Issues with the French medical services also prompted RWCL board to give their unanimous support to South Africa. “While France’s bid outlined a detailed tournament medical programme for a major event, it lacked in places a rugby focus and, given World Rugby’s attention to and emphasis on player welfare, this rugby knowledge and understanding is crucial to the successful delivery of the rugby services programme.

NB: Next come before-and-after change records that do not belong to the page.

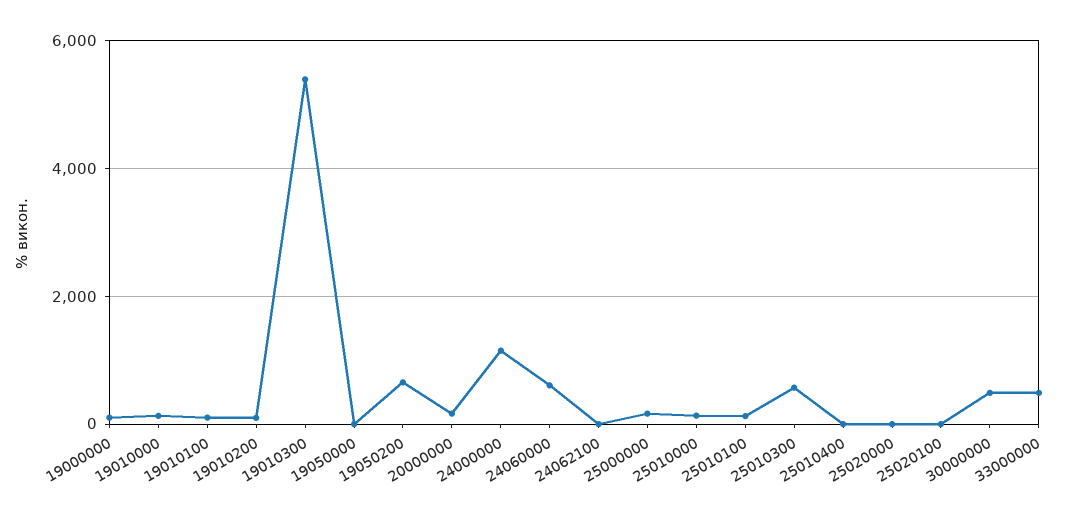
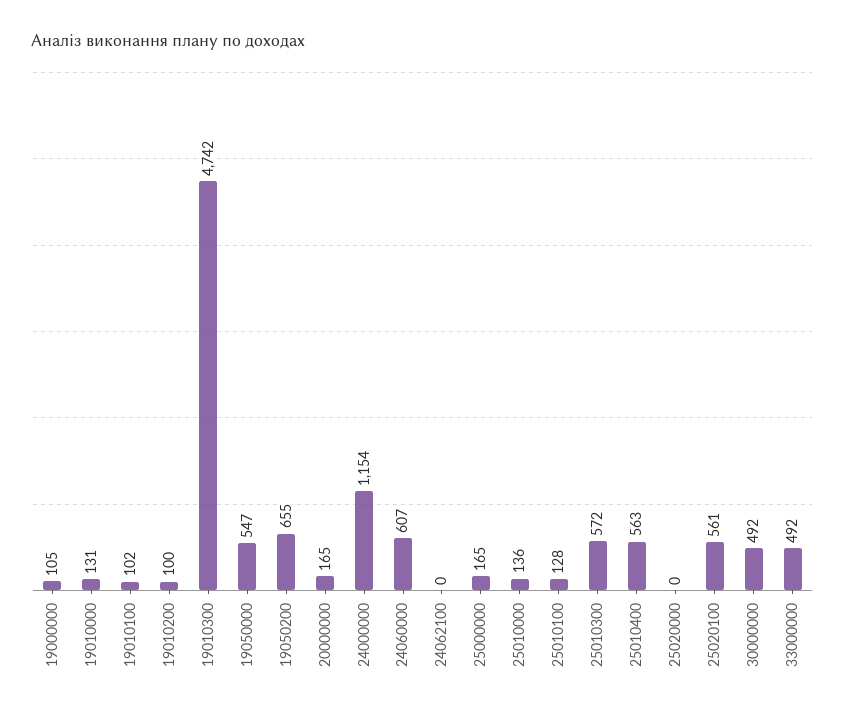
19010300: 5400 -> 4742
19050000: 0 -> 547
25010400: 0 -> 563
25020100: 0 -> 561

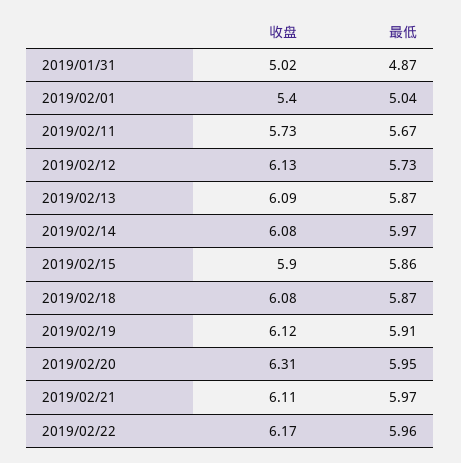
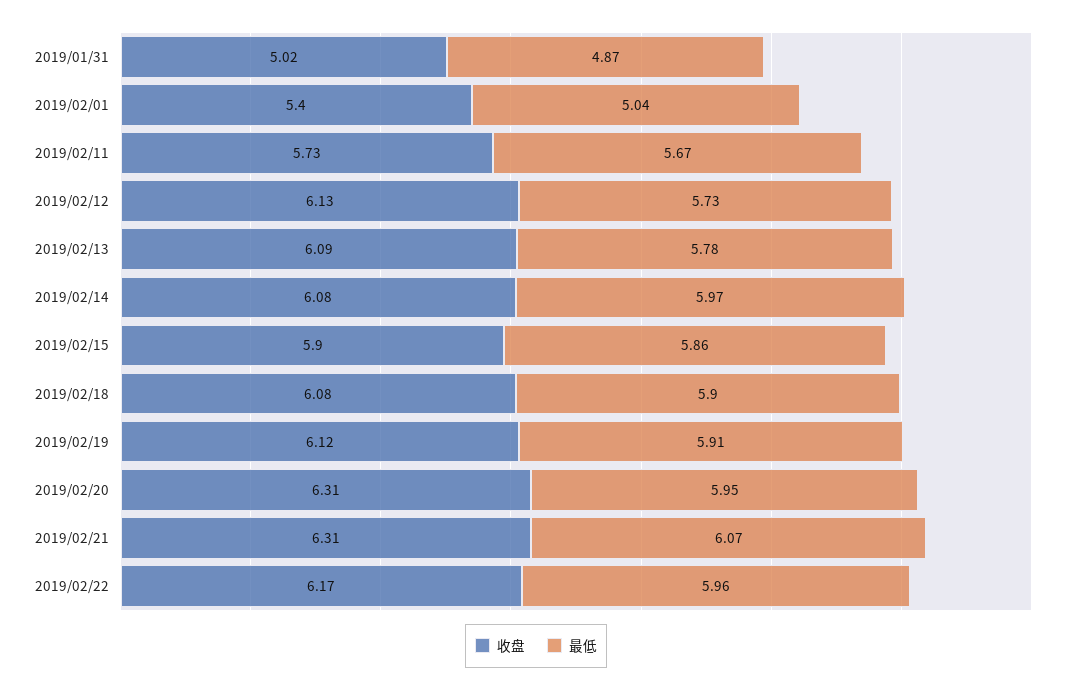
最低, 2019/02/13: 5.87 -> 5.78
最低, 2019/02/18: 5.87 -> 5.9
收盘, 2019/02/21: 6.11 -> 6.31
最低, 2019/02/21: 5.97 -> 6.07

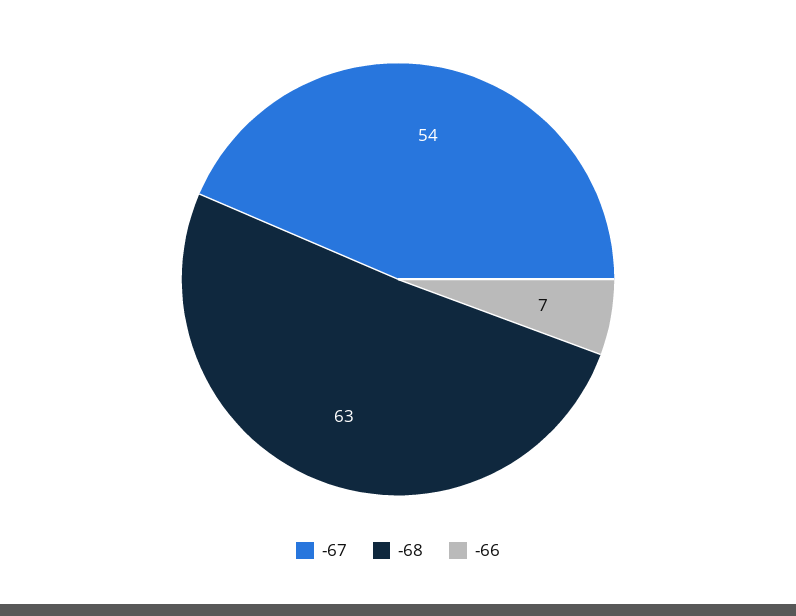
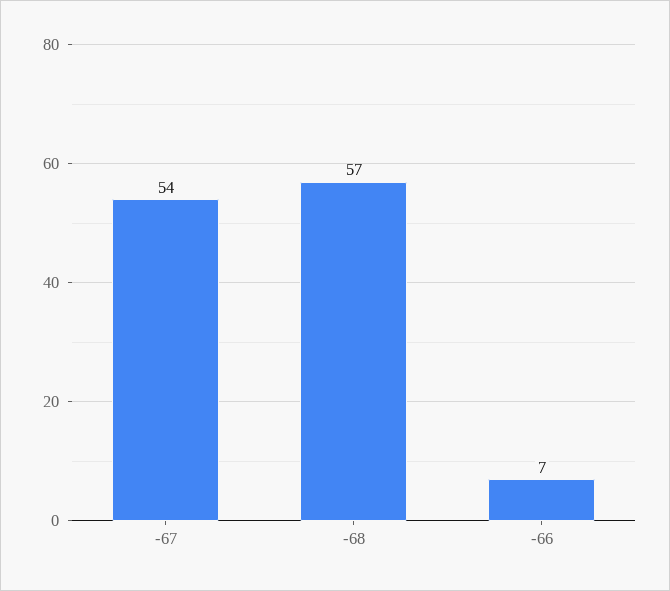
-68: 63 -> 57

“However, after a clarification question, France detailed that the tournament medical director would be supported by an expert committee comprised of practitioners and specialists in areas specific to rugby including concussion, neurology and head injuries.”
World Rugby also “believes some of the provided statistical information” on player safety and care “to be inaccurate.”
Furthermore, a French World Cup a year before the Paris 2024 Olympics is expected to have a negative “impact on business and operational goals.” World Rugby are experiencing ongoing issues ahead of Japan 2019, which is followed by the Tokyo 2020 Games.
Nevertheless, the Irish bid was described as “not as comprehensive or innovative” as the French offering.
“Some will vote for France despite the recommendation,” said Bernard Laporte, the French Rugby federation president.
Laporte was asked if his recent business dealings with Montpellier, own by Mohed Altrad, impacted on the bid.
“No! With Claude (Atcher, the project director), we went around the world to present our project and I was never asked about it. The only question that came up was about security. The only.”
All three bids scored the same on security measures with Ireland’s bid hindered by focusing “primarily on the management of the threat of international terrorism.”
The WR report had the French bid beating the IRFU in every category and deemed superior to South Africa in terms of predicted profitability and “hosting concept.”